Yıllar geçsede unutmayacağımız daha doğrusu unutamayacağımız kavramlar var önümüzde. Bunlardan ilki 2011 yılının Mayıs ayı. Bir diğeri ise Ankara ve yaşananlar...
2006 yılıydı ve yine bir mayıs ayıydı. Ve bizler yine Ankara 19 Mayıs Stadyumu'ndaydık. O zaman ki rakip, bu sene Spor Toto 2. Lig'e düşen Altay idi. Kötü anılar kalmıştı o günden bugüne bizlere. Yeni statüsüne geçtikten sonra ilk defa oynadığımız Bank Asya Ligi'nde Play Off'a kalmış bizler, o kadar heveslenmiş ama final yüzünü göremeden elenmiştik. O günden bugüne ise istediğimiz başarıları görememiş, hep Altay maçını anıp "ah Ankara" deyip durmuştuk.

Kayıt Listesi:
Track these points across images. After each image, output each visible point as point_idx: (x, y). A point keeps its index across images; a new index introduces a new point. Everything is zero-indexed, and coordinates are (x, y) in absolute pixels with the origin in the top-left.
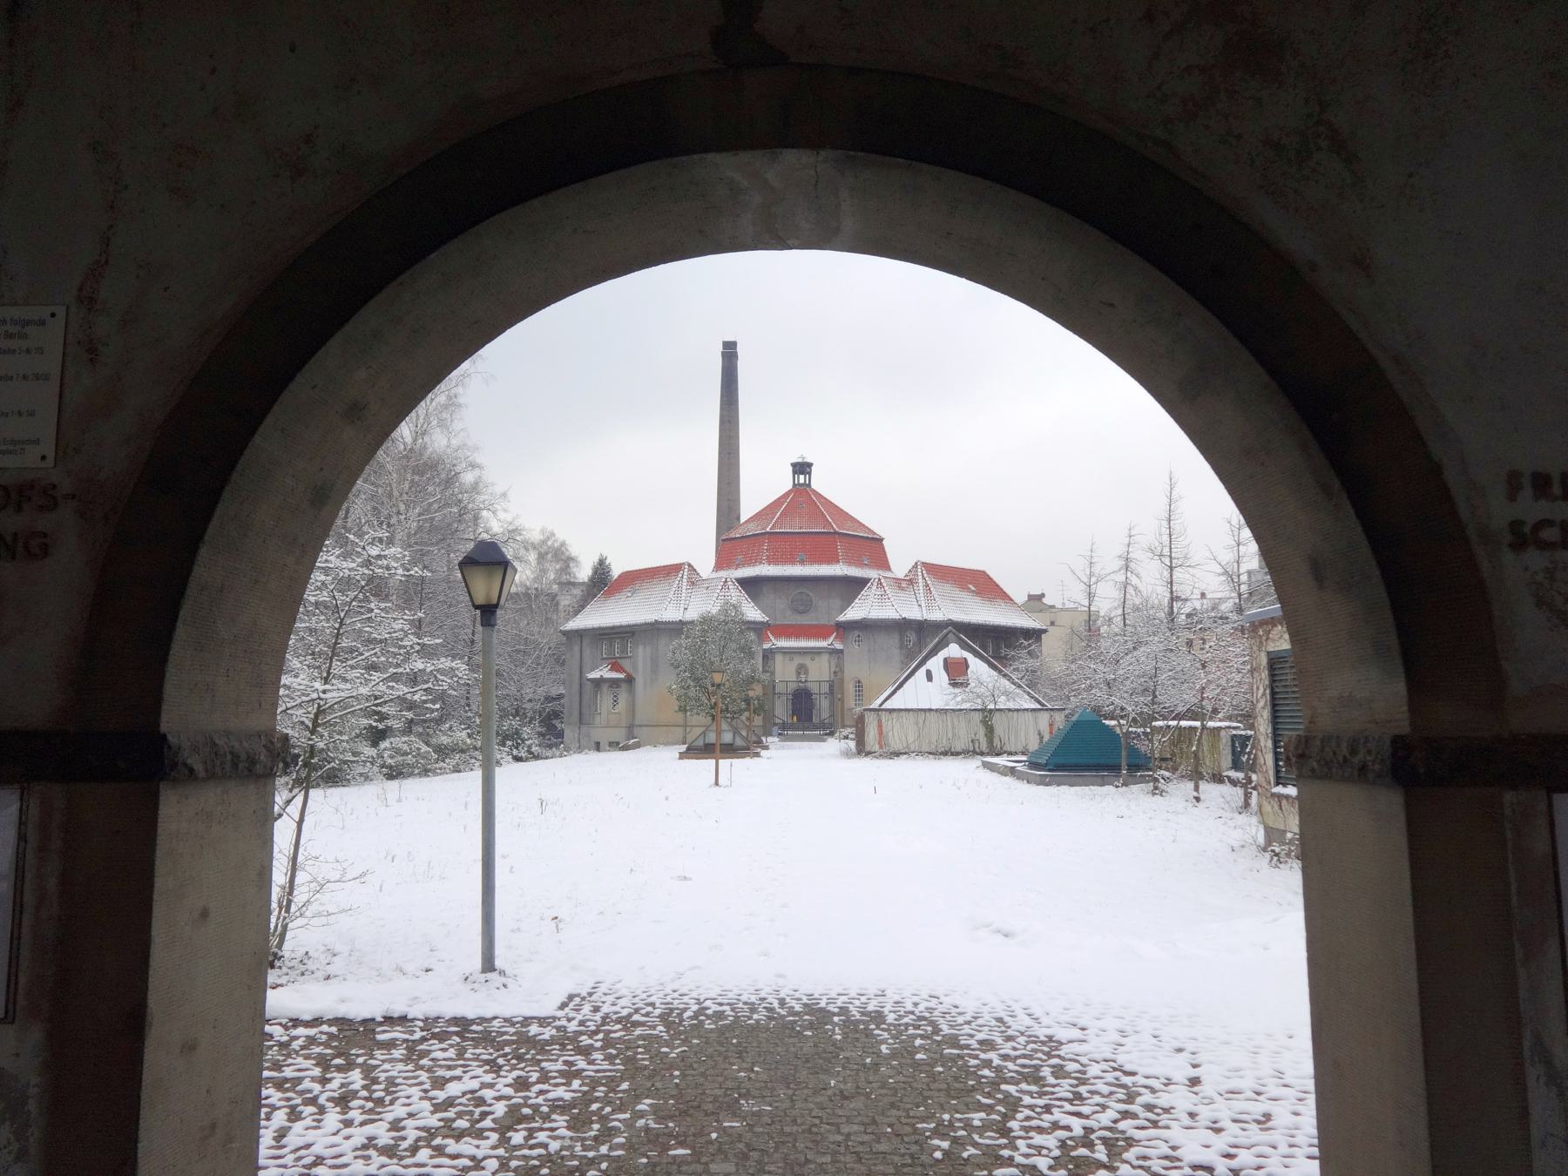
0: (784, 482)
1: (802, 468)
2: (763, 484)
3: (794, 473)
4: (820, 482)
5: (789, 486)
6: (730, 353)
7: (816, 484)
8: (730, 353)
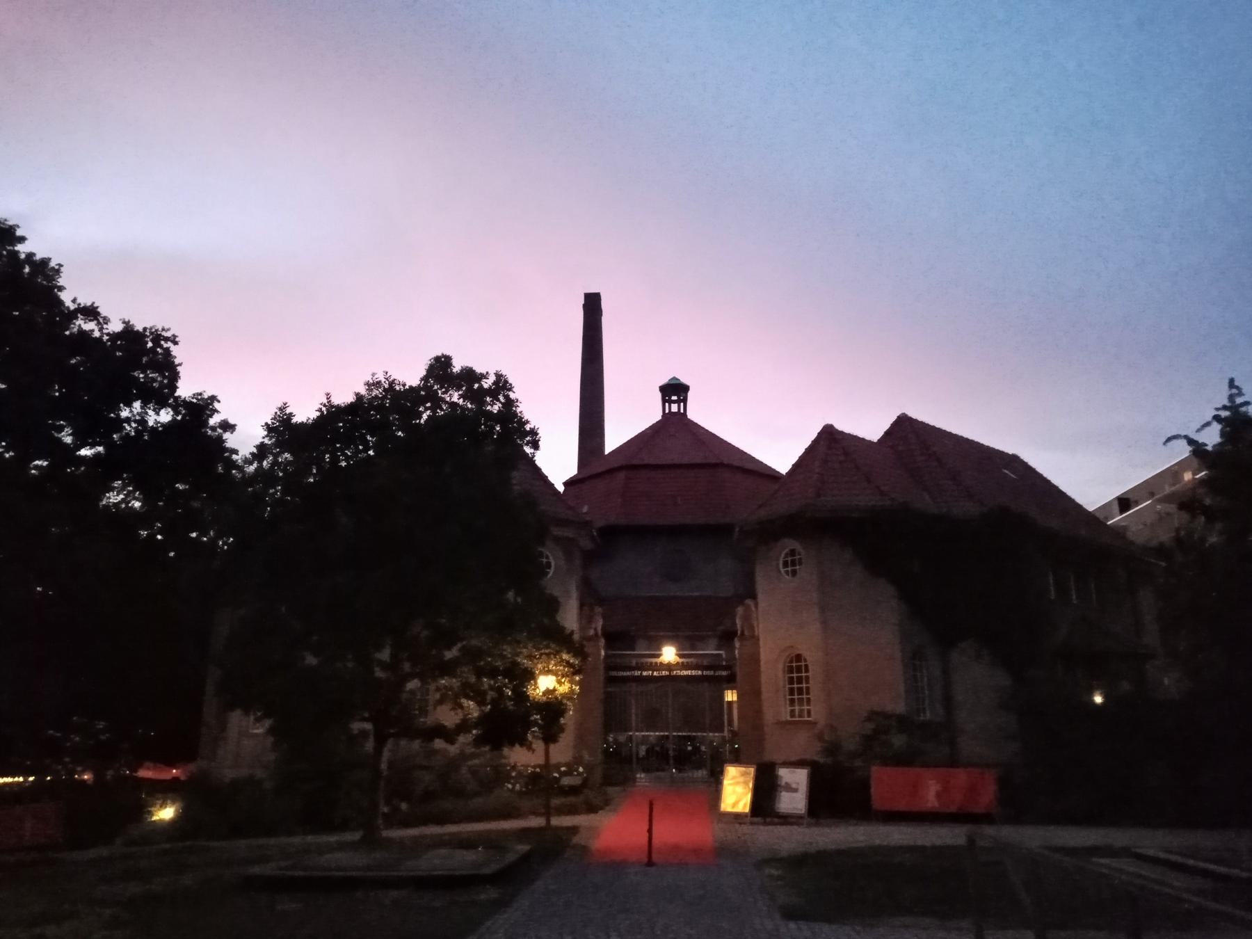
0: (650, 413)
1: (674, 391)
3: (666, 400)
4: (698, 412)
5: (656, 416)
6: (592, 305)
7: (693, 415)
8: (592, 305)
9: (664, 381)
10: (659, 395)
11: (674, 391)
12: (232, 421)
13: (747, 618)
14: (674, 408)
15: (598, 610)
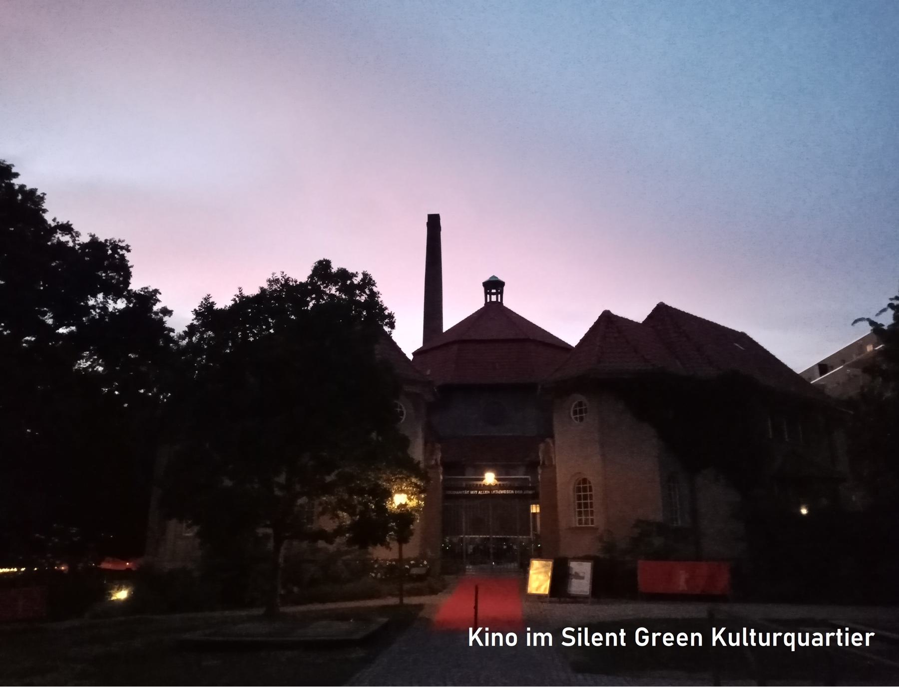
1: (494, 286)
2: (460, 305)
5: (481, 304)
6: (434, 223)
7: (506, 303)
8: (434, 223)
9: (486, 278)
10: (483, 289)
11: (494, 286)
12: (169, 308)
13: (547, 452)
14: (494, 298)
15: (438, 446)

Görev: Ankara anıları üzerine olan metin parçasında "Yıllar geçsede unutmayacağımız" sözlerinden "Ankara ve yaşananlar..." sözlerine kadar olan bölümü harfi harfine yeniden yazın.

Çözümlü Cevap:
Yıllar geçsede unutmayacağımız daha doğrusu unutamayacağımız kavramlar var önümüzde. Bunlardan ilki 2011 yılının Mayıs ayı. Bir diğeri ise Ankara ve yaşananlar...